**Passage shown**
MI-DPLA / combine

Combine /kämˌbīn/ - Metadata Aggregator Platform
MIT License
26 stars 11 forks source link

xml2kvp: split multivalued values to multiple fields #222

Open ghukill opened 6 years ago

ghukill commented 6 years ago

Addressed concatenating mutlivalued fields to a single value, while this proposes to create multiple fields based on a multivalued value split with numeric notation.

e.g. mods_subject_topic : ['horse','goober','tronic'], would convert to three fields:

'mods_subject_topic_0' : 'horse',
'mods_subject_topic_1' : 'goober',
'mods_subject_topic_2' : 'tronic',

The same could be done by splitting on value string, perhaps.

ghukill commented 6 years ago

This touches on a closed issue (as mentioned there as well): https://github.com/WSULib/combine/issues/44.

The problem there was "blocks" of elements that were related based on their nesting, e.g.:

<mods:subject>
    <mods:topic>Labor unions</mods:topic>
    <mods:geographic>Michigan</mods:geographic>
    <mods:geographic>Saginaw</mods:geographic>
    <mods:temporal>1800-1810</mods:temporal>
</mods:subject>
<mods:subject>
    <mods:topic>Strikes</mods:topic>
    <mods:geographic>Michigan</mods:geographic>
    <mods:geographic>Hillsdale</mods:geographic>
    <mods:temporal>1930-1940</mods:temporal>
</mods:subject>

In this example, it is the relationship of all siblings under a <mods:subject> that would be helpful to maintain.

A default XML2kvp parse, removing namespaces prefixes, would result in:

In [2]: XML2kvp.xml_to_kvp(test_xml, remove_ns_prefix=True)
Out[2]: 
{'root_subject_geographic': ('Michigan', 'Saginaw', 'Hillsdale'),
 'root_subject_temporal': ('1800-1810', '1930-1940'),
 'root_subject_topic': ('Labor unions', 'Strikes')}

The problem here is that these elements grouped under <mods:subject> are cherry picked to other fields, with little ability to relate them at a glance. Ideally, we could generate a new field, concatenating values from others, that would look something like:

{'root_subject':['Labor unions--Michigan--Saginaw--1800-1810', 'Strikes--Michigan--Hillsdale--1930-1940']} 

We lose the knowledge that Saginaw is geographic, or that 1800-1810 is temporal, but that particular string has value in other contexts, and we could keep those other, further parsed fields as well.

One thought has been to offer a spliting of a field when its values are multivalued (https://github.com/WSULib/combine/issues/222). If this were boolean for all, or an array of fields to split, you might get something like:

{'root_subject0_topic0': ('Labor unions'),
{'root_subject1_topic1': ('Strikes'),
{'root_subject0_geographic0': ('Michigan'),
{'root_subject1_geographic1': ('Michigan'),
{'root_subject0_geographic2': ('Saginaw'),
{'root_subject1_geographic3': ('Hillsdale'),
{'root_subject0_temporal0': ('1800-1810'),
{'root_subject1_temporal1': ('1930-1940'),

The trick would be to "collapse" these field names with indexes into something useful...

**Supplied information**
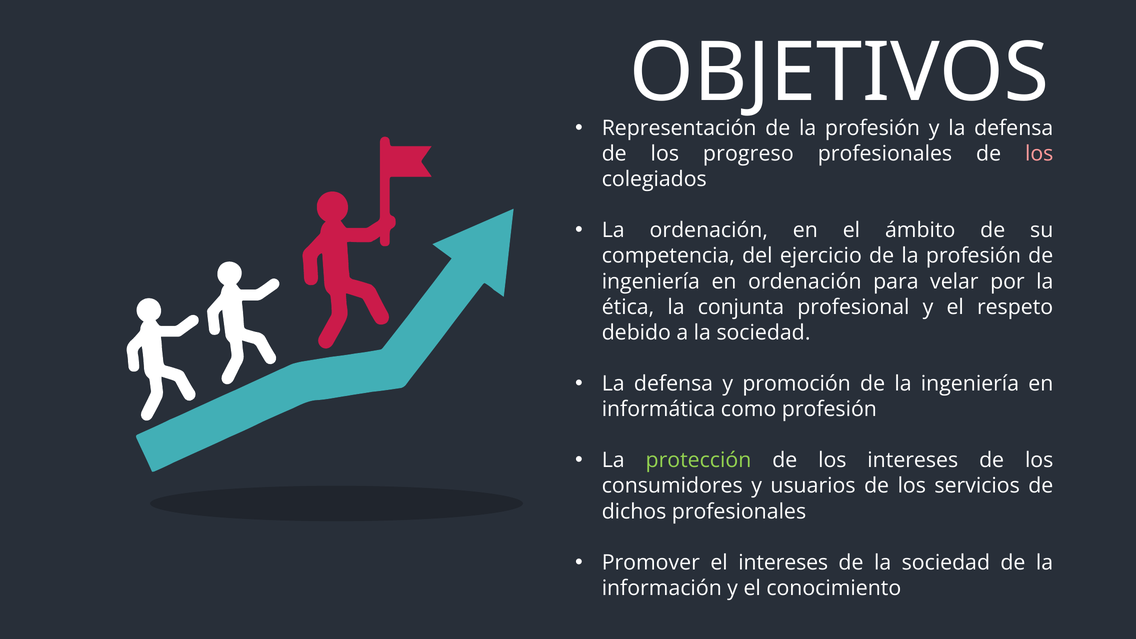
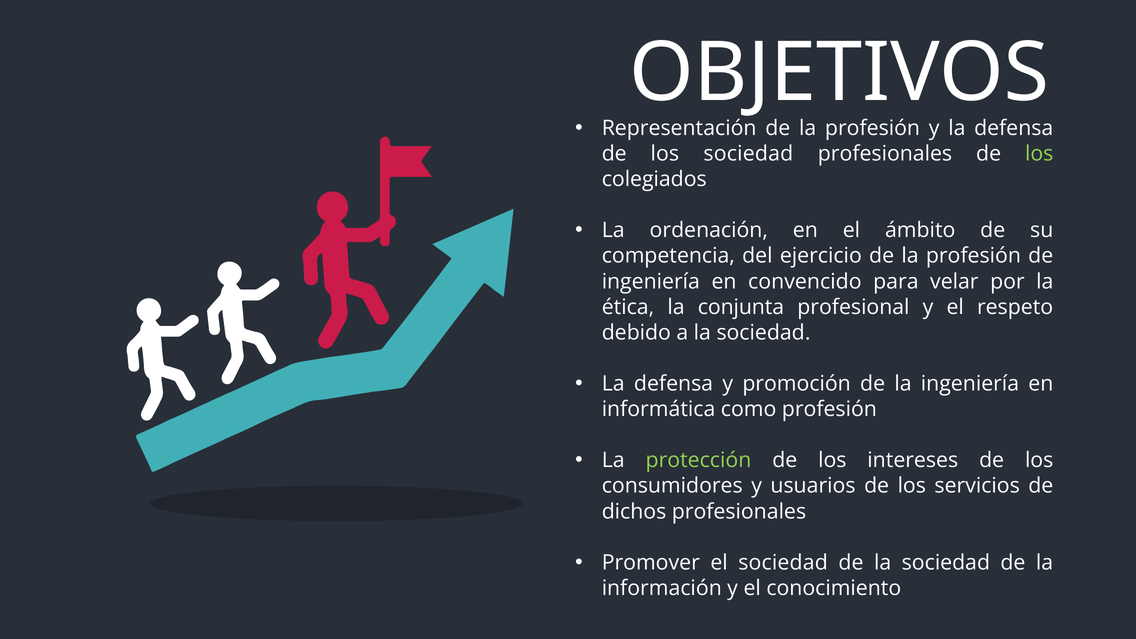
los progreso: progreso -> sociedad
los at (1039, 154) colour: pink -> light green
en ordenación: ordenación -> convencido
el intereses: intereses -> sociedad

**What is being asked**
From the issue thread about splitting multivalued values, list every key in the output of the default XML2kvp parse. The listing has no role here.

**Output for this exercise**
root_subject_geographic
root_subject_temporal
root_subject_topic